Why won't this function count more than 10 digits?

Question

I wrote this function to count and return the number of digits, or the length, of the number passed to the function. It works great until you tell it to count the digits in a number with more than 10 digits. In those cases it simply returns 1.

int digits(int z)
{
  int counter = 1;
  for ( double y = 9; z > y; y = (y*10) + 9)
  {
    counter++;
  }
return counter;
}

Answer 1

An integer is most likely 32 bits on your target machine. If signed, an integer holds a value between (roughly) -2 billion and +2 billion. Either extreme is 10 digits long.

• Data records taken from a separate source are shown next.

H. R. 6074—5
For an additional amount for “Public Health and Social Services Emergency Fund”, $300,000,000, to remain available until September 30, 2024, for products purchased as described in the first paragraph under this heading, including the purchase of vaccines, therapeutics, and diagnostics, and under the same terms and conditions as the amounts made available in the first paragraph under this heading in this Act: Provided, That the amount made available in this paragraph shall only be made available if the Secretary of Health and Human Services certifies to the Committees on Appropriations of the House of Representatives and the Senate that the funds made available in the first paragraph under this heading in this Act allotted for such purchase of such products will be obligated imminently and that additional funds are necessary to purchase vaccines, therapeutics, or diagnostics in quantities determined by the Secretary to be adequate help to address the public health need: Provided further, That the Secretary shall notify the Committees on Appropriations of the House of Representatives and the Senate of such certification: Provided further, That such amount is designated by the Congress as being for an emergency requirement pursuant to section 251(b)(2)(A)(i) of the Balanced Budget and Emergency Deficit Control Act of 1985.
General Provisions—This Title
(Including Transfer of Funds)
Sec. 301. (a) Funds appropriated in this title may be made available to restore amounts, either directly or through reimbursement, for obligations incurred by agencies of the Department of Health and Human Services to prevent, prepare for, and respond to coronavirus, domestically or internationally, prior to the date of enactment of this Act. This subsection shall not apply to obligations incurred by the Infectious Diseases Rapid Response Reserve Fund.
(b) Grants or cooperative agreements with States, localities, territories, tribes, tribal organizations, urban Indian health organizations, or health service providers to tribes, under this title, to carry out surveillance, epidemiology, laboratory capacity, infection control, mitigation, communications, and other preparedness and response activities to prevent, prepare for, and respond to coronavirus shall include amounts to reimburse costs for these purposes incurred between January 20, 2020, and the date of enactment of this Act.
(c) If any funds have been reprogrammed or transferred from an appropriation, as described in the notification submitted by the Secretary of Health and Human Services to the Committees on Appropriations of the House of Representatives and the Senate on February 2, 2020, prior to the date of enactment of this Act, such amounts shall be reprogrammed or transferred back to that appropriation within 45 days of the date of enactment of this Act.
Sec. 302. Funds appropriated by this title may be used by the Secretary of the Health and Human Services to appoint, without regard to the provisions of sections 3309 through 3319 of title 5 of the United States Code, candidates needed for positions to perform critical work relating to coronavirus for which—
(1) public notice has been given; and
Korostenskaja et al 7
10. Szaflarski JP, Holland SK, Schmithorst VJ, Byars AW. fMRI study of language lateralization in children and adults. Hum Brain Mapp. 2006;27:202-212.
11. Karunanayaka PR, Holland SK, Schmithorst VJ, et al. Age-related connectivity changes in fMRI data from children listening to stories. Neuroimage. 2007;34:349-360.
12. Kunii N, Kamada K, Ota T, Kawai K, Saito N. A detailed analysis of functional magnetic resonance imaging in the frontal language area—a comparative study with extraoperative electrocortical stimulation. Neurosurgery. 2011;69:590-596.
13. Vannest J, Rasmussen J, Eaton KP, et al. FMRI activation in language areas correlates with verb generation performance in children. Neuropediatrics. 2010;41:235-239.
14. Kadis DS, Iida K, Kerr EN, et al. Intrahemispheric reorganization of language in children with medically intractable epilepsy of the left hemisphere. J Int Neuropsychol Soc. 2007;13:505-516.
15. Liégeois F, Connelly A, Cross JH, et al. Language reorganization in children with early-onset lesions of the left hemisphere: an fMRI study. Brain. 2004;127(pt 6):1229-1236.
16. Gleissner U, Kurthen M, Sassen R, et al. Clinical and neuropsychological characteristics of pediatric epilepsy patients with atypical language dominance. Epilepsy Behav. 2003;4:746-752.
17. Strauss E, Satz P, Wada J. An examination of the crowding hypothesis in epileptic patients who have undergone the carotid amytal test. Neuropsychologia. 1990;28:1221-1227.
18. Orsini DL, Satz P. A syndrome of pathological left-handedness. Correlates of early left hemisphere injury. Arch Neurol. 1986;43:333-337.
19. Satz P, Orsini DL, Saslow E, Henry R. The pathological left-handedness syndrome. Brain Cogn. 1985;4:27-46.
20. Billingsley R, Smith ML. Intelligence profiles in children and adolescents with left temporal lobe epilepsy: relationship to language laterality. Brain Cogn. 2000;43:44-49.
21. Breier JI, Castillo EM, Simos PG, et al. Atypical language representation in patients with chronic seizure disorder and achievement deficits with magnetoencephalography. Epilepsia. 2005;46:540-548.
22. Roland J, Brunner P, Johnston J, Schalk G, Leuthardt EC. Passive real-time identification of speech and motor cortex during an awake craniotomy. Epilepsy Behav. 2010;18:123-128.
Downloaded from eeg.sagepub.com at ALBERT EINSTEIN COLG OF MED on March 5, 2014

You could change your code to work with 64-bit integers for a bit more mileage. Otherwise you'll need to use a custom representation (ie, write your own large integer class) to allow for arbitrarily large numbers.

Answer 2

Range of 4 byte int is from –2,147,483,648 to 2,147,483,647

If you specify any positive number less than 2,147,483,647 then it will count it else it will return 1.

Answer 3

I think you should check the range. as for int it is -2,147,483,648 to 2,147,483,647 Any number less than lower limit i.e -2,147,483,648 or anything greater than Higher limit i.e 2,147,483,647 will produce 1 as result. That you have specified in the question. click here for details.

Answer 4

You have issues in your code:

1. Not considering negative values
2. Using floating point

To address 1.: You need an absolute value: int u = std::abs(z).

Attention: The absolute value of the most negative integer is not defined.

To address 2.: Increment the counter and decrement u if 10 <= u. After that you can use your loop with an int y and u.

In addition: Most likely the test you are performing is passing a negative number, due to an overflow in a multiplication by 10.